Study text »
=-=-=-=-=

What happened: After about three years of expensive, emotionally grueling fertility treatments, I went in for one final “hail mary” attempt. I’d tried hard not to vent all over everyone about the psychological ups and downs of this, but I had definitely told Joy that this was the last try, that I was pretty scared about it, etc. She was supportive, though not on a very close level–which at the time I wrote off to her being really busy with work concerns, and not trying to “get my hopes up” or something like that.

Well, the final treatment failed too. That night, I texted her to tell her the bad news, and said something like, “I’m feeling really blue and would appreciate it if we could spend some time together tonight.” Her response — and I am not making this up — was “Oh, poop.” Then she said she’d helped her son fix some stuff in his room and was kind of tired, so she didn’t want to get together that night.

Probably I should’ve been angry at the time. But I was so miserable that it hardly even registered. I spent the night alone, crying.

A fairly significant depressive episode followed, but through therapy, drugs and plain old making peace with never having kids, I’ve pulled myself together again. As I’ve done so, though, Joy’s total failure to reach out to me that night or at any point thereafter has loomed larger and larger in my mind as being Not Okay At All. I try to rationalize it–like, I know I’m not the best at asking for emotional support, etc. — but dammit, that was one of the times I actually did it right! And how emotionally numb do you have to be not to get that the last fertility treatment’s failure would be devastating?

What makes it worse is that I had been a person she called on during past significant troubles in her life. After her husband left her, I sometimes spent an hour a day on the phone with her, for a couple of months, letting her vent. When she miscarried a baby years ago, while her then-husband was out of the country on business, I was the one who picked her up at the hospital, took her home and settled her in. What I’m saying is, I showed up for Joy when it was really rough, a lot of times, and the one time I needed that from her, I got “oh, poop.”

I’m not the best at dealing with conflict ever, but I’m okay generally. In this case, I was so devastated by the fertility failure that I didn’t even have the emotional energy to focus on this until so long after the fact. Now I’m really resentful of it–and I know Joy has sensed my greater distance and displeasure. But only last week–where we were at a girls’ lunch and she blithely started talking about how she thinks would-be single moms are “all crazy”, that I realized she didn’t even remember that I’d tried to have a baby on my own. I mean, the information is in her brain, but apparently she had so completely disregarded my experiences that she saw no reason whatsoever not to spout off. (She’s not a deliberately hurtful person, generally — I think.) Whatever reason she thinks I’ve backed off–well, I have no idea what it is, but she obviously hasn’t recognized the truth.

=-=-=-=-=

Data shown »

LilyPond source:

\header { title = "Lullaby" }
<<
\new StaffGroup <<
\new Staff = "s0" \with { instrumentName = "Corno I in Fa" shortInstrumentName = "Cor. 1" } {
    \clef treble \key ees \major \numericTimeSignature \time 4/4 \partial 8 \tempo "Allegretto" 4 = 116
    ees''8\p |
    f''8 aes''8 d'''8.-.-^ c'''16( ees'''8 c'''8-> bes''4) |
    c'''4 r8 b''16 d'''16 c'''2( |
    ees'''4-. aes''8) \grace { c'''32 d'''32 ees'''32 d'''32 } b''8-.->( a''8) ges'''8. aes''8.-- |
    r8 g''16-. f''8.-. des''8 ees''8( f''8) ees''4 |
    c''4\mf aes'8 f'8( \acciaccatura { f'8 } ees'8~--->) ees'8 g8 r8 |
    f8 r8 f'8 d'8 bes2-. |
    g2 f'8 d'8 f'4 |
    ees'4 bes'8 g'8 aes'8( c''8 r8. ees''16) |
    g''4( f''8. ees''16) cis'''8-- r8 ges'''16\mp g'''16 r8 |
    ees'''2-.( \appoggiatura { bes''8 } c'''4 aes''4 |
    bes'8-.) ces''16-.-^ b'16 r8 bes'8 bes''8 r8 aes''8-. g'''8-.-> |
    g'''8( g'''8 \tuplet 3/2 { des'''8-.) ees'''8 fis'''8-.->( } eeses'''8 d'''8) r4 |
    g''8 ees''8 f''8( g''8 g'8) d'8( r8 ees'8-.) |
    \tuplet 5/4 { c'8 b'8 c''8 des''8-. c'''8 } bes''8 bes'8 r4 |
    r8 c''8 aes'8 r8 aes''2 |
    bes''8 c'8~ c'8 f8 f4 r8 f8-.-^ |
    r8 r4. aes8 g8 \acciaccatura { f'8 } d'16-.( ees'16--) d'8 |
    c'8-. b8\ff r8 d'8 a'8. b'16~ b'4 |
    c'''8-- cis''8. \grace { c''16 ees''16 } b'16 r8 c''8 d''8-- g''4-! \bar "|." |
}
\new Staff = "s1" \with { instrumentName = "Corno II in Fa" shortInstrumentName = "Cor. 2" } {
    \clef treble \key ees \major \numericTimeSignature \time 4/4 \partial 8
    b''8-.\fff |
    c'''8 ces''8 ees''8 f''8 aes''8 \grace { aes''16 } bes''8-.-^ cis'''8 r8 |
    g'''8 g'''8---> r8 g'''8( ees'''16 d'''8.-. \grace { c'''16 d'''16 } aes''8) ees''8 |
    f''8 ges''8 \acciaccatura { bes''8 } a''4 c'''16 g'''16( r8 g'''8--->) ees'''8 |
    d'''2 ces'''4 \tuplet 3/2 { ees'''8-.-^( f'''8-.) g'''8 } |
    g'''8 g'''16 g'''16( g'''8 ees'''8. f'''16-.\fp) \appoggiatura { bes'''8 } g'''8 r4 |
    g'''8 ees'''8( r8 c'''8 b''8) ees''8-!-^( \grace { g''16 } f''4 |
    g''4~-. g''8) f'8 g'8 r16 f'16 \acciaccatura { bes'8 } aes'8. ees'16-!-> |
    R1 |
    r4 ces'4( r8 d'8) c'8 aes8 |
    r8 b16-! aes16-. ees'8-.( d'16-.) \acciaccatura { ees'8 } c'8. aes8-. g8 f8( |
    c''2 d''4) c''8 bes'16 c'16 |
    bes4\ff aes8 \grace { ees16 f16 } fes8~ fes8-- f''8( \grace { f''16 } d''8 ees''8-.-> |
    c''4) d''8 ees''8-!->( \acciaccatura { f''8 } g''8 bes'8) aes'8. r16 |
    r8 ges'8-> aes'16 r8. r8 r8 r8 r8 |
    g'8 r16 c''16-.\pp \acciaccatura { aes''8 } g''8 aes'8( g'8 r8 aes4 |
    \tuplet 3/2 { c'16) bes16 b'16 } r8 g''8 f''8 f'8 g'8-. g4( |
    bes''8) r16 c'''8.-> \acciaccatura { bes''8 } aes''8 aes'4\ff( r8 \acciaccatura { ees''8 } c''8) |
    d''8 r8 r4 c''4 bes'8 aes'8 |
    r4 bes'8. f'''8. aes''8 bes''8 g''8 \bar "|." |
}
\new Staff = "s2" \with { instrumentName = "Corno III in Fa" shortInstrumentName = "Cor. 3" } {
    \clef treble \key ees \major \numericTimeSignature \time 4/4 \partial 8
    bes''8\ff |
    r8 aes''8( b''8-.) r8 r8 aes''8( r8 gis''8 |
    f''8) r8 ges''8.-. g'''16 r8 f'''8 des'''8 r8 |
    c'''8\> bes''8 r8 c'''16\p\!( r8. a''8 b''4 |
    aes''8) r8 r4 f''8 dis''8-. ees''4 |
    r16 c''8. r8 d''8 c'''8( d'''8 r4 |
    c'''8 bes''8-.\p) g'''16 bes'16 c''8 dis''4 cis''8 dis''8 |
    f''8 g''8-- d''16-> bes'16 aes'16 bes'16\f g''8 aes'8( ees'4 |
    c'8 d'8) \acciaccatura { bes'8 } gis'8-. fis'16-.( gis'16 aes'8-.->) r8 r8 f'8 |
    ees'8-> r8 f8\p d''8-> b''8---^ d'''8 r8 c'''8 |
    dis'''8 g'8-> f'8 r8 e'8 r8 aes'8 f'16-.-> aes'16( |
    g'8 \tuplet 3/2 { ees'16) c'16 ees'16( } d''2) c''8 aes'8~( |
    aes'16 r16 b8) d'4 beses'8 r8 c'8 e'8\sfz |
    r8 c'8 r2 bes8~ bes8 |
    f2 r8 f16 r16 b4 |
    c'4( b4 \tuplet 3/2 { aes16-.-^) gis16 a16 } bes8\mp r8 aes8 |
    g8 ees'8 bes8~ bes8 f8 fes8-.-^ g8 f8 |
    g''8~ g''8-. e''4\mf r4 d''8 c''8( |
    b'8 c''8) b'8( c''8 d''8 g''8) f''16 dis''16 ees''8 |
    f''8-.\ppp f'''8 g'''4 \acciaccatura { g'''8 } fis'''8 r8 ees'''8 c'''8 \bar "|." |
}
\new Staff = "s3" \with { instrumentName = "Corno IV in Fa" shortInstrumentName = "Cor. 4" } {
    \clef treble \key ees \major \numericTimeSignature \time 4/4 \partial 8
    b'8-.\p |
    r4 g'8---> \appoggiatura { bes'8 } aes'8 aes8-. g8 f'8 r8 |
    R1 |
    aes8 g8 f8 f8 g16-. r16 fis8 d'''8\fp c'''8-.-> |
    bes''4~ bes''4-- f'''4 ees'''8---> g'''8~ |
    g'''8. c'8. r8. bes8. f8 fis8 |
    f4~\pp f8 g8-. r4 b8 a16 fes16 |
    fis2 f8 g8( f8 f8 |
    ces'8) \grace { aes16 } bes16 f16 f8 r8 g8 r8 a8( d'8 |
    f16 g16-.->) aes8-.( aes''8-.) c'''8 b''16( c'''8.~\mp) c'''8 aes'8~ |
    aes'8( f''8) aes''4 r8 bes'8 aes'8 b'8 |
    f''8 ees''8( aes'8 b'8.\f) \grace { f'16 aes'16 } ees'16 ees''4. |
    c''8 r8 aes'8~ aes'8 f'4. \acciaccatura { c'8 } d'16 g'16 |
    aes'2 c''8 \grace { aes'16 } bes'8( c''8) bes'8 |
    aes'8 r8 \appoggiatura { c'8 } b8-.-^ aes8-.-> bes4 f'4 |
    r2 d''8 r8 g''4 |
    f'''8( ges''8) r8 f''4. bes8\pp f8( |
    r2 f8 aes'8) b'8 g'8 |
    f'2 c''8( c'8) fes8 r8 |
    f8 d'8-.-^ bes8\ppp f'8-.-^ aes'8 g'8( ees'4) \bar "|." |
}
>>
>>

=-=-=-=-=

Brief A » List the things the text about Joy names as helping the writer pull together again after the depressive episode.
Brief B »
Answer these from the text about Joy:
(i) How long had the writer been going through fertility treatments before the final attempt?
(ii) What was Joy's reply to the text message about the bad news?
(iii) At what gathering did Joy say that would-be single moms are "all crazy"?
Brief C » Please copy the text about Joy word for word from "Well, the final" to "together that night.".

Answer A »
Therapy
Drugs
Plain old making peace with never having kids

Answer B »
(i) About three years.
(ii) "Oh, poop."
(iii) A girls' lunch.

Answer C »
Well, the final treatment failed too. That night, I texted her to tell her the bad news, and said something like, “I’m feeling really blue and would appreciate it if we could spend some time together tonight.” Her response — and I am not making this up — was “Oh, poop.” Then she said she’d helped her son fix some stuff in his room and was kind of tired, so she didn’t want to get together that night.